EFFICACY AND SAFETY OF LUSPATERCEPT VERSUS EPOETIN ALFA IN ERYTHROPOIESIS-STIMULATING AGENT (ESA)-NAIVE PATIENTS WITH TRANSFUSION-DEPENDENT LOWER-RISK MYELODYSPLASTIC SYNDROMES (LR-MDS): FULL ANALYSIS OF THE COMMANDS TRIAL

• Published in: Leukemia research reports Vol. 21; p. 100447
• Main Authors: Garcia-Manero, G., Platzbecker, U., Santini, V., Zeidan, A., Fenaux, P., Komrokji, R., Shortt, J., Valcarcel, D., Jonasova, A., Dimicoli-Salazar, S., Tiong, I.S., Lin, C.-C., Li, J., Zhang, J., Giuseppi, A.C., Kreitz, S., Pozharskaya, V., Keeperman, K., Rose, S., Prebet, T., Degulys, A., Paolini, S., Cluzeau, T., Porta, M. Della
• Format: Journal Article
• Language: English
• Published: Elsevier Ltd 2024; Elsevier
• ISSN: 2213-0489; 2213-0489
• DOI: 10.1016/j.lrr.2024.100447

We report the full analysis of the COMMANDS trial assessing efficacy and safety of luspatercept versus epoetin alfa (EA) in ESA-naive patients with LR-MDS. 363 patients (aged ≥18 y, with transfusion-dependent LR-MDS, serum erythropoietin <500 U/L) were randomized 1:1 to luspatercept or EA. Primary endpoint was achievement of red blood cell transfusion independence (RBC-TI) ≥12 wk with concurrent mean hemoglobin increase ≥1.5 g/dL (wk 1–24).
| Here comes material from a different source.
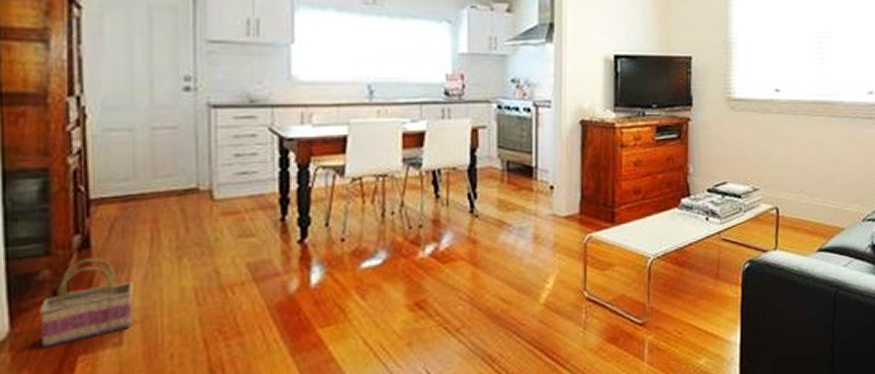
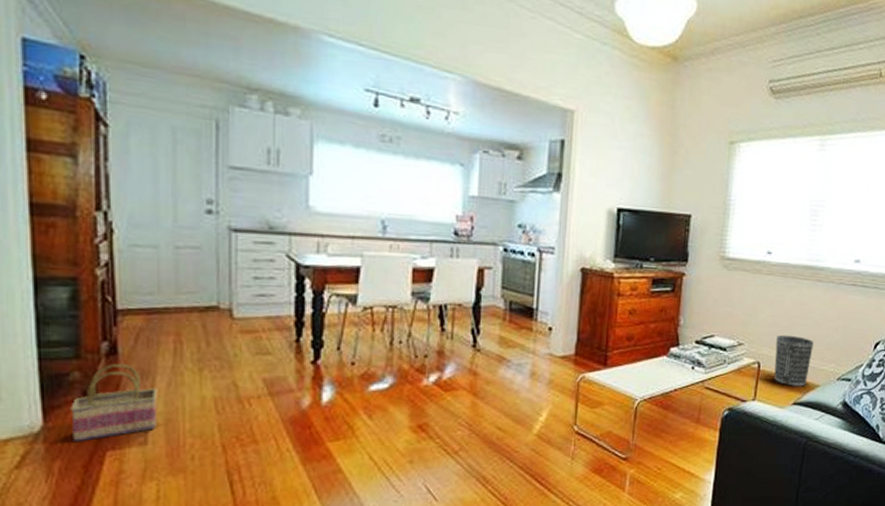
wastebasket: none [793,176,834,231] -> present [774,334,814,386]

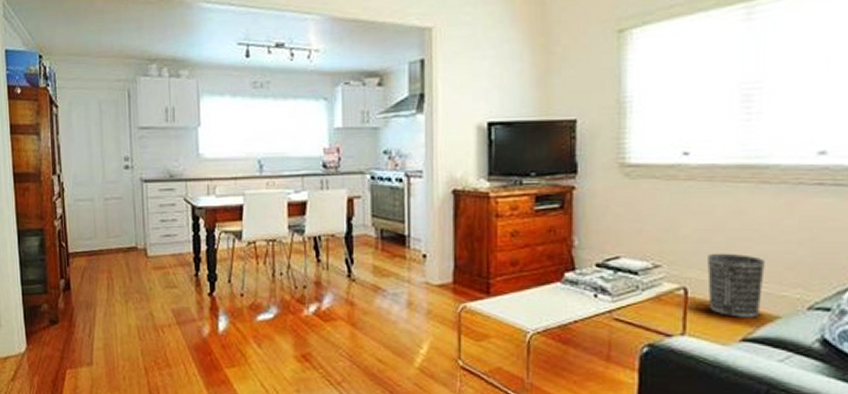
basket: present [70,363,158,443] -> none [43,297,98,362]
Secondary endpoints included achievement of RBC-TI ≥12 and 24 wk, hematologic improvement–erythroid (HI-E) ≥8 wk (wk 1–24), RBC-TI ≥12 wk duration, and safety. As of 31Mar2023, 110/182 (60.4%) luspatercept-treated versus 63/181 (34.8%) EA-treated patients achieved the primary endpoint (P<0.0001). Primary endpoint achievement favored luspatercept in most subgroups including region. Median (range) treatment duration was 51.3 (3–196) and 37.0 (1–202) wk for luspatercept versus EA. 68.1% and 48.6% of luspatercept- versus EA-treated patients, respectively, achieved RBC-TI ≥12 wk; 47.8% and 30.9% achieved RBC-TI 24 wk; 74.4% and 53.0% achieved HI-E ≥8 wk. Median (95% CI) duration of RBC-TI ≥12 wk was 128.1 wk (108.3–not estimable [NE]) with luspatercept versus 89.7 wk (55.9–157.3) with EA (HR, 0.534; Figure). 2.7% and 3.3% of luspatercept- and EA-treated patients, respectively, progressed to AML; 97.8% and 92.2% reported any-grade treatment-emergent adverse events (TEAEs); 58.5% and 49.2% reported grade 3/4 TEAEs. Death rates on- and post-treatment were similar between arms. RBC-TI duration and erythroid responses achieved with luspatercept were superior to EA. Luspatercept safety results were consistent with previous MDS studies.